Extract =>
┌──
Sure, let’s play Fizz Buzz with 3 and 7. Here are the first 15 numbers:

1, 2, Fizz, 4, 5, Fizz, 7, 8, Fizz, 10, 11, Fizz, 13, Buzz, Fizz

In this game:

Numbers divisible by 3 are replaced by “Fizz” Numbers divisible by 7 are replaced by “Buzz” Numbers divisible by both become “FizzBuzz” Would you like to continue or change the rules?

It's better but still wrong.

I tried with 2 and 7, it was wrong too.



They aren't "general" enough. Sure they're competent at solving problems represented in the training data, and can even in some cases abstract over them and find patterns. But they don't have "slow thought". They can't think without talking, and they can only talk like a human, and humans don't habitually narrate their train of thought, so there's a limit to how far "let's think step by step" can take them. The result is that they can't abstract recursively - since they are architecturally incapable of "thinking harder" about a problem, there will always be some threshold of input novelty that loses them, and right now that threshold is actually unimpressively low when you get down to brass tacks.


Transformers with memory can abstract recursively in theory. https://arxiv.org/abs/2301.04589.

If it's just extra computation that's the kick then simply more tokens will suffice. You can even even implement a computation token if you wish. https://arxiv.org/abs/2310.02226

Frankly, the ability to truly abstract recursively is by no means necessary either. Humans can't actually do this. Either in every day practice (you will get bored, you will lose interest) or in theory (flawed memory, finite memory, you will die). Limited recursive abilities =/ trivial recursive abilities.

The current state of the art is easily general enough by actual testable definitions/baselines.


This is somewhat solved by having an "agent" use an LLM as a train of thought, along with a few other systems (like a runtime to do some calcs, some apis to do other things etc).


Here's the problem with LLMs: https://arxiv.org/abs/2301.06627 Basically, they're missing a lot of the brain machinery required to function. For example, if you ask them to solve a math problem, they do just fine ... until you ask them to apply an inference rule on top of it that takes them outside of their training set. The result is something that LOOKS like AGI until you realize it's read the entire Internet.
└──
What to do =>
1. Answer these questions about the thread:
(a) Which two numbers are used in the Fizz Buzz game at the start?
(b) Which other pair of numbers does the reply beginning "It's better but still wrong" say was also tried?
(c) What two kinds of other systems does the comment about an "agent" give as examples?
2. Rewrite the passage of the thread starting with "This is somewhat" and going on through "the entire Internet.", substituting "logic puzzle" for "math problem".

Supplied information =>
┌──
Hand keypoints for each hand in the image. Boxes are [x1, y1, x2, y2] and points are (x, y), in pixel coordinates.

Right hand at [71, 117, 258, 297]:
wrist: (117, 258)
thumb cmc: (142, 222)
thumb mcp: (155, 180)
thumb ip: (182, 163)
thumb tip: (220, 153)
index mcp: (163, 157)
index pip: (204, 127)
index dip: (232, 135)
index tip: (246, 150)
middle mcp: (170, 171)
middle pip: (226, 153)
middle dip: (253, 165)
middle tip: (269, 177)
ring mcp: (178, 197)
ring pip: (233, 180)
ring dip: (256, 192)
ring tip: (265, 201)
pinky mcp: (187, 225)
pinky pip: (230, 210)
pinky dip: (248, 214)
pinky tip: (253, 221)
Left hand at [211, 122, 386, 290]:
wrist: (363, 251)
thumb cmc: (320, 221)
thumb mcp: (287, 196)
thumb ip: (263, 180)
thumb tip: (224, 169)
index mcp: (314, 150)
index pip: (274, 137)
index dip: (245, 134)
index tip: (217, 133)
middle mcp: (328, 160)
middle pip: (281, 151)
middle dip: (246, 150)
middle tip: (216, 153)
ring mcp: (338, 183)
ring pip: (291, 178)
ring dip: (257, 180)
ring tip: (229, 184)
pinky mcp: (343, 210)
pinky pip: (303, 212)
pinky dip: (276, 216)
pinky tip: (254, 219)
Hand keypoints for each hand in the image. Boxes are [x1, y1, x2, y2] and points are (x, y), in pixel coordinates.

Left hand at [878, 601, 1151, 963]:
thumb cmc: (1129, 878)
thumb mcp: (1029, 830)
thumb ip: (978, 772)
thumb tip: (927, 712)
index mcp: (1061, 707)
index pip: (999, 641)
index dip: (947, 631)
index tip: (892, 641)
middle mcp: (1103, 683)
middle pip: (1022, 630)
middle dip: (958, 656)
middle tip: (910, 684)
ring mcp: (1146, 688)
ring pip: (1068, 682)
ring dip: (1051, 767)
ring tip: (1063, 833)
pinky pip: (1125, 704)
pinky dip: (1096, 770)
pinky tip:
└──
Solutions =>
1.
(a) 3 and 7.
(b) 2 and 7.
(c) A runtime to do some calcs, and some apis to do other things.

2.
This is somewhat solved by having an "agent" use an LLM as a train of thought, along with a few other systems (like a runtime to do some calcs, some apis to do other things etc).


Here's the problem with LLMs: https://arxiv.org/abs/2301.06627 Basically, they're missing a lot of the brain machinery required to function. For example, if you ask them to solve a logic puzzle, they do just fine ... until you ask them to apply an inference rule on top of it that takes them outside of their training set. The result is something that LOOKS like AGI until you realize it's read the entire Internet.